Wallet ownership is keyed to a stable internal identity called the Principal, not to any specific authentication provider. When a user first authenticates, a PrincipalID is created and a wallet is assigned to it. All subsequent authentication methods that are linked to that Principal resolve to the same wallet. The relationship looks like this:
  • Many authentication methods can map to a single PrincipalID.
  • A PrincipalID is associated with a wallet.
  • Any login via a linked method reaches the same wallet address.

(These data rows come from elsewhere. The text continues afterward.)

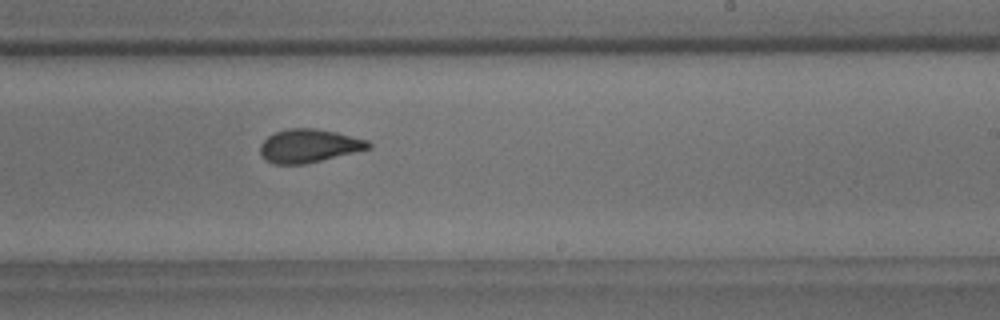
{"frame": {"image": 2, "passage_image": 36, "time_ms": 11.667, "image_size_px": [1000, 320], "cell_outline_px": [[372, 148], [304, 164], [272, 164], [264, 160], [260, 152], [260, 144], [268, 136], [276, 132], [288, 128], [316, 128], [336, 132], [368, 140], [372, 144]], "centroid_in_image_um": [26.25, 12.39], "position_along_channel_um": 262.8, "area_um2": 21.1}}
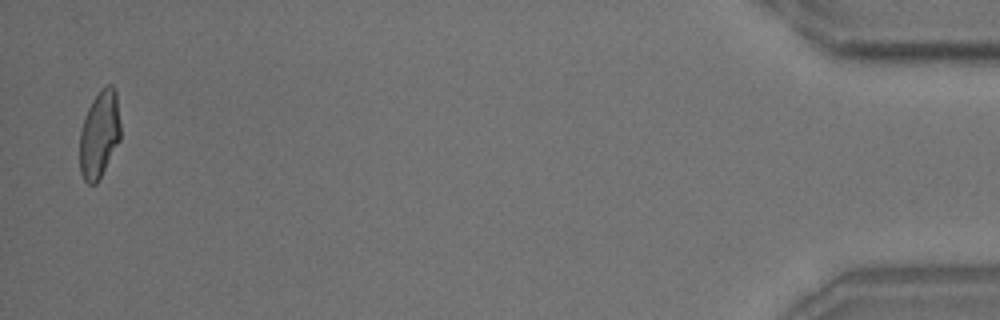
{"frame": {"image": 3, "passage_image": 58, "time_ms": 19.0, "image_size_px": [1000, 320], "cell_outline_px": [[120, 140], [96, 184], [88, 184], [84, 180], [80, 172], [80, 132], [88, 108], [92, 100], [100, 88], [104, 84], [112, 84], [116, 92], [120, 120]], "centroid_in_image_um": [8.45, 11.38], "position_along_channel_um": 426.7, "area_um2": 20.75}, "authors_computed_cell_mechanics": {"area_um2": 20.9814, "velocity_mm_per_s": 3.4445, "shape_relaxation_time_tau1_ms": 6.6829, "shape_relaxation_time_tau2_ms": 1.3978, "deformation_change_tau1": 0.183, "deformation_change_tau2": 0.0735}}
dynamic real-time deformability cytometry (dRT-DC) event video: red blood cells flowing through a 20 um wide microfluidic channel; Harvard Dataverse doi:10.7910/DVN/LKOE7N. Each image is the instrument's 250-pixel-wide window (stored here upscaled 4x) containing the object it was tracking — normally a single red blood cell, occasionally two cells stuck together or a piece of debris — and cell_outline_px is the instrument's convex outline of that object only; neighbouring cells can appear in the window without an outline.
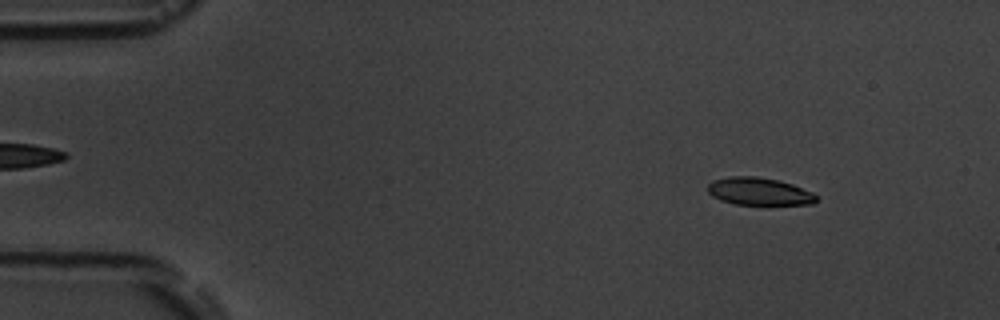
{"species": "common noctule bat (a hibernating species)", "species_latin": "Nyctalus noctula", "temperature_condition": "room temperature", "stored_images_in_passage": 5, "camera_frame_rate_fps": 3000, "um_per_image_px": 0.085, "animal": {"sex": "male", "body_mass_g": 19.5, "forearm_length_mm": 54.6}, "frame": {"image": 1, "passage_image": 1, "time_ms": 0.0, "image_size_px": [1000, 320], "cell_outline_px": [[816, 200], [812, 204], [736, 204], [720, 200], [712, 196], [708, 192], [708, 184], [712, 180], [728, 176], [756, 176], [780, 180], [792, 184], [812, 192], [816, 196]], "centroid_in_image_um": [64.48, 16.25], "position_along_channel_um": 20.5, "area_um2": 17.4}}
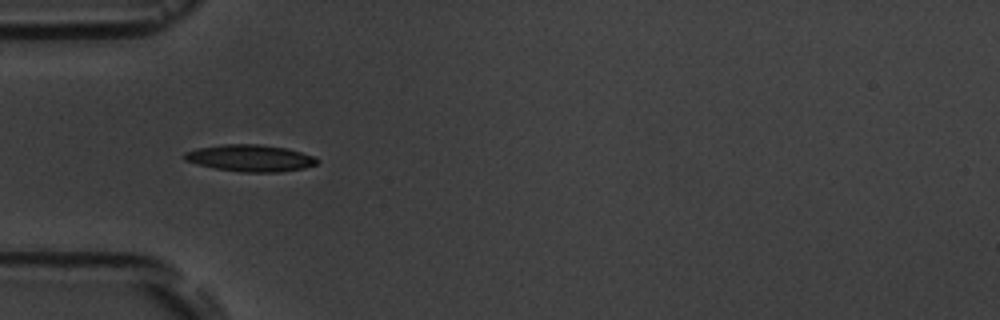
{"frame": {"image": 2, "passage_image": 4, "time_ms": 3.667, "image_size_px": [1000, 320], "cell_outline_px": [[320, 160], [316, 164], [304, 168], [280, 172], [240, 172], [216, 168], [196, 164], [184, 160], [184, 152], [196, 148], [224, 144], [260, 144], [288, 148], [316, 156]], "centroid_in_image_um": [21.29, 13.43], "position_along_channel_um": 63.7, "area_um2": 20.92}}
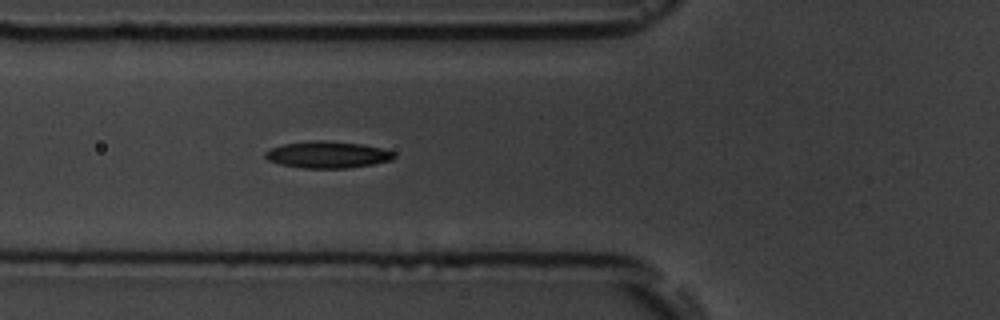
{"frame": {"image": 3, "passage_image": 5, "time_ms": 4.667, "image_size_px": [1000, 320], "cell_outline_px": [[396, 156], [392, 160], [372, 164], [348, 168], [304, 168], [280, 164], [268, 160], [264, 156], [264, 152], [272, 148], [284, 144], [308, 140], [324, 140], [364, 144], [396, 152]], "centroid_in_image_um": [27.85, 13.14], "position_along_channel_um": 97.9, "area_um2": 20.17}}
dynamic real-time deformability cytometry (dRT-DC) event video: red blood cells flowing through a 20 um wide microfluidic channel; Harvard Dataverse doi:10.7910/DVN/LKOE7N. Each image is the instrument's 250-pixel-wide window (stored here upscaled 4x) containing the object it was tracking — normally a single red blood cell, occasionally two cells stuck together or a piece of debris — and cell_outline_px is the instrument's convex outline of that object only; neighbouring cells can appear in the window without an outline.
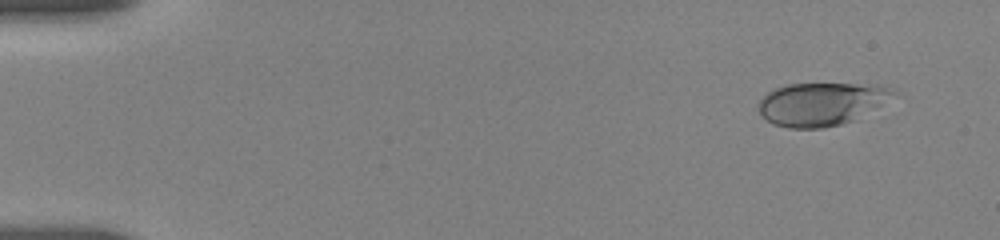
{"species": "human", "species_latin": "Homo sapiens", "temperature_condition": "room temperature", "stored_images_in_passage": 32, "camera_frame_rate_fps": 3000, "um_per_image_px": 0.085, "donor": {"sex": "female"}, "frame": {"image": 1, "passage_image": 2, "time_ms": 0.667, "image_size_px": [1000, 240], "cell_outline_px": [[892, 92], [880, 104], [852, 120], [840, 124], [824, 128], [788, 128], [772, 124], [760, 112], [760, 100], [768, 92], [776, 88], [788, 84], [856, 84], [888, 88]], "centroid_in_image_um": [69.67, 8.85], "position_along_channel_um": 15.3, "area_um2": 32.43}}
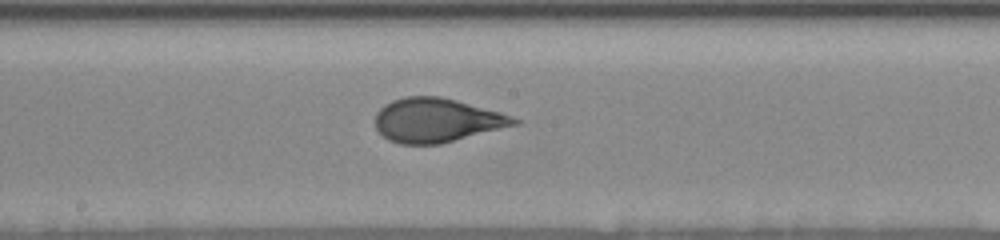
{"frame": {"image": 2, "passage_image": 17, "time_ms": 9.333, "image_size_px": [1000, 240], "cell_outline_px": [[520, 124], [440, 144], [400, 144], [388, 140], [376, 128], [376, 112], [384, 104], [392, 100], [404, 96], [440, 96], [456, 100], [500, 112], [512, 116], [520, 120]], "centroid_in_image_um": [37.12, 10.22], "position_along_channel_um": 211.1, "area_um2": 35.66}}
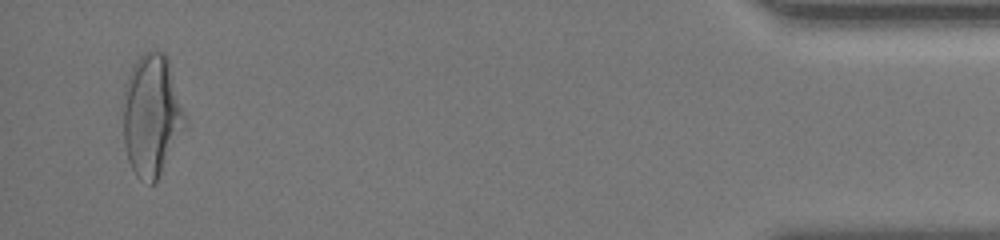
{"frame": {"image": 3, "passage_image": 31, "time_ms": 17.0, "image_size_px": [1000, 240], "cell_outline_px": [[184, 128], [156, 180], [152, 184], [140, 180], [136, 176], [128, 160], [124, 144], [120, 108], [124, 88], [128, 76], [136, 60], [144, 52], [156, 48], [164, 52], [168, 56], [184, 112]], "centroid_in_image_um": [12.83, 9.74], "position_along_channel_um": 422.4, "area_um2": 44.22}, "authors_computed_cell_mechanics": {"area_um2": 35.547, "velocity_mm_per_s": 3.6697, "shape_relaxation_time_tau1_ms": 4.2565, "shape_relaxation_time_tau2_ms": 0.6988, "deformation_change_tau1": 0.1627, "deformation_change_tau2": 0.0784}}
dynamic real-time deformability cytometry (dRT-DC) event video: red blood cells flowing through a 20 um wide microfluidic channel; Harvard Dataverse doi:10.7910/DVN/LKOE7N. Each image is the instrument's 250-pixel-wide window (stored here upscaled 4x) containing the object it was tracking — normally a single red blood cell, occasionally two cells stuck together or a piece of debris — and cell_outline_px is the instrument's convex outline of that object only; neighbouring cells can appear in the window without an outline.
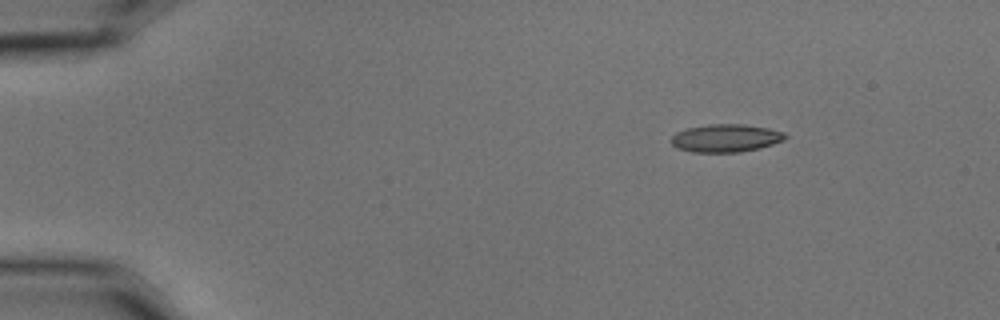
{"species": "common noctule bat (a hibernating species)", "species_latin": "Nyctalus noctula", "temperature_condition": "cold", "stored_images_in_passage": 4, "camera_frame_rate_fps": 3000, "um_per_image_px": 0.085, "animal": {"sex": "male", "body_mass_g": 15.6}, "frame": {"image": 1, "passage_image": 1, "time_ms": 0.0, "image_size_px": [1000, 320], "cell_outline_px": [[788, 136], [784, 140], [760, 148], [740, 152], [692, 152], [676, 148], [668, 140], [676, 132], [688, 128], [708, 124], [744, 124], [768, 128], [784, 132]], "centroid_in_image_um": [61.67, 11.74], "position_along_channel_um": 23.3, "area_um2": 18.67}}
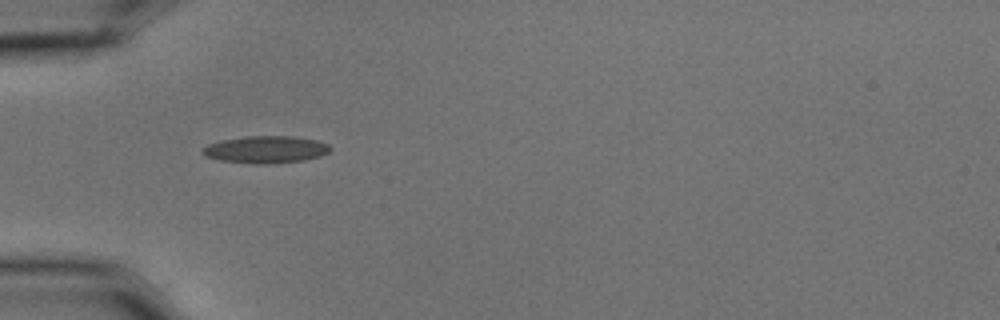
{"frame": {"image": 2, "passage_image": 3, "time_ms": 0.667, "image_size_px": [1000, 320], "cell_outline_px": [[332, 148], [328, 152], [320, 156], [304, 160], [268, 164], [256, 164], [220, 160], [204, 156], [200, 152], [200, 148], [208, 144], [220, 140], [244, 136], [292, 136], [316, 140], [328, 144]], "centroid_in_image_um": [22.54, 12.7], "position_along_channel_um": 62.5, "area_um2": 20.4}}
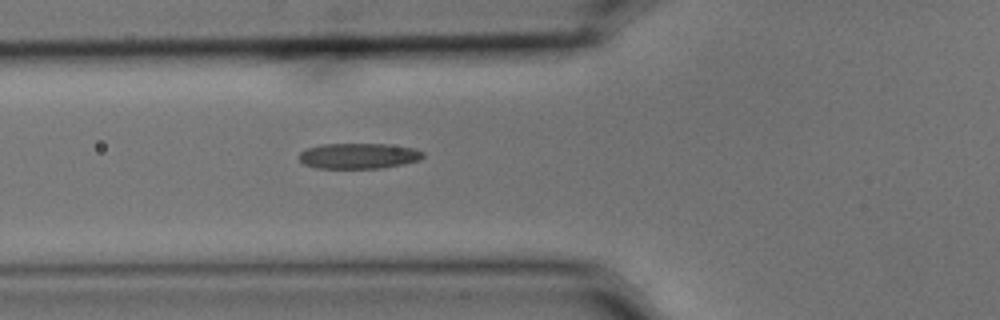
{"frame": {"image": 3, "passage_image": 4, "time_ms": 1.0, "image_size_px": [1000, 320], "cell_outline_px": [[424, 156], [420, 160], [380, 168], [316, 168], [304, 164], [300, 160], [300, 152], [308, 148], [320, 144], [388, 144], [416, 148], [424, 152]], "centroid_in_image_um": [30.5, 13.24], "position_along_channel_um": 95.3, "area_um2": 18.44}}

Changing or revoking a single authentication method does not change the PrincipalID or the wallet address. The first method that creates the Principal establishes the wallet; subsequent methods are additions to an existing account, not the creation of a new one. The wallet remains stable across the full lifecycle of the authentication configuration. When a user adds a second method, the system verifies that the new method is not already associated with a different Principal. If it is, the link is rejected. This constraint preserves the one-to-one relationship between an authentication credential and a single account.

Security stance

  • Linking always requires fresh authentication via the new method. The user must actively complete an authentication ceremony for the method being added. There is no silent cross-provider linking.
  • Email matches across providers are surfaced as a hint in the UI only. If a verified email on Google matches a verified email on Apple, the system may suggest linking those accounts. That suggestion is never applied automatically.
  • This design prevents email-only account takeover. Without this constraint, a compromised email provider could otherwise be used to silently claim another wallet through a shared email address.